Dáil debates

Wednesday, 14 November 2007

Child Care: Motion (Resumed)

 

7:00 pm

Photo of John CurranJohn Curran (Dublin Mid West, Fianna Fail)

I welcome the opportunity to contribute to this debate. Listening to some of the previous speakers would make one wonder what we on this side of the House have been doing for the last few years. However, it is precisely because of the structures that have been put in place and the support given by this Government under the EOCP since 2000 that we have more than 35,000 child care places in this scheme today.

A couple of years ago I met with local providers who were concerned about what, if anything, would be provided when the current scheme ran out. "If anything" was the big question.

I compliment the Minister of State on putting forward in a timely fashion his proposed plans because it afforded those who are providing services an opportunity to look at what they are doing and to respond to him. The Minister of State, in reply, has stated he will analyse the data he is getting and make the necessary adjustments, and that is important.

The backdrop to this is that funding in this area is not being diminished.

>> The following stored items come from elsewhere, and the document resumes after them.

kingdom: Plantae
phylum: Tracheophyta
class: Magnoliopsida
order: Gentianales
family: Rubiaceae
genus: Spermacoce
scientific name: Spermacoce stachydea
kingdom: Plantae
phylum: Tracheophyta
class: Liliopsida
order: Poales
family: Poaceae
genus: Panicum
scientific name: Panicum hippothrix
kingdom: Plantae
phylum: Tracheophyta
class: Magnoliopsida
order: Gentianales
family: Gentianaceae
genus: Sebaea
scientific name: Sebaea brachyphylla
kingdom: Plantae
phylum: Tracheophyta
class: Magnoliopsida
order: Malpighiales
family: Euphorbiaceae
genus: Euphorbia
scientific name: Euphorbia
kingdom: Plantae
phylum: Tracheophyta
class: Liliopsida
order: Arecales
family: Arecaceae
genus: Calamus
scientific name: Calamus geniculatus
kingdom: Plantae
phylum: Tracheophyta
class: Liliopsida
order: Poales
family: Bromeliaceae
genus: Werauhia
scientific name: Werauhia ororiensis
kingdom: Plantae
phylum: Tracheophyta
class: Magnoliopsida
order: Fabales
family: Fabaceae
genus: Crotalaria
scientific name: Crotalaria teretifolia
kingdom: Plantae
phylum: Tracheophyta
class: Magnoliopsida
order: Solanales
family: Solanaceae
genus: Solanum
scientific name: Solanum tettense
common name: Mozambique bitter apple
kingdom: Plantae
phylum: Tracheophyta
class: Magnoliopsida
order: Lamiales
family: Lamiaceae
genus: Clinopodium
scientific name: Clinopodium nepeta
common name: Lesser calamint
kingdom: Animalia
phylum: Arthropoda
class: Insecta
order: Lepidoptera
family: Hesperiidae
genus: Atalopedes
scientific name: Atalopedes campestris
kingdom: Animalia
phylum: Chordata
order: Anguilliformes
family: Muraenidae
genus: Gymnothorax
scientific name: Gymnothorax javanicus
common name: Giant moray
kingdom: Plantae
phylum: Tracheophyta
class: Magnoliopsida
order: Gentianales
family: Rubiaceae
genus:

It is actually increasing. It is a question of applying those resources fairly to achieve best value for money and to ensure that those who need the service are best assisted.

There has been much misinformation and comment about the new changes. I refer to the following comment made by Deputy Shatter last night:

As we have a growing elderly and greying population, and as the imbalance widens between those in employment and those retired, it is also dependent on our birth rate naturally growing. It should be an essential social and economic objective in this State, as in other member states of the European Union, that parents be encouraged to have children rather than discouraged, and that the economic impact of rearing a young family be mitigated or relieved, not made unnecessarily burdensome.

I agree. I would point out that he brings that aspect into a particular debate on community child care subvention and there are many other aspects. I would say to him that that is precisely what this Government believes in and has been doing, not just in the single issue area of community child care subvention but in other areas where we radically increased the child benefit payment and introduced the early child care supplement. Specifically, I make the point that at present a couple with two children under six would get annual payments of almost €6,000, a substantial increase on what was provided in 1997. It is unfair to bring this debate into other areas. This is about the community-based child care subvention.

One of the issues that arises in my area relates not to the full-time groups but to the sessional groups, all of whose members I have met and documentation on which I have given to the Minister of State, which are unable to charter this out precisely, perhaps because of the diverse range of services they offer. It is important that the groups concerned are not all full-time. Many are run in conjunction with other courses, etc.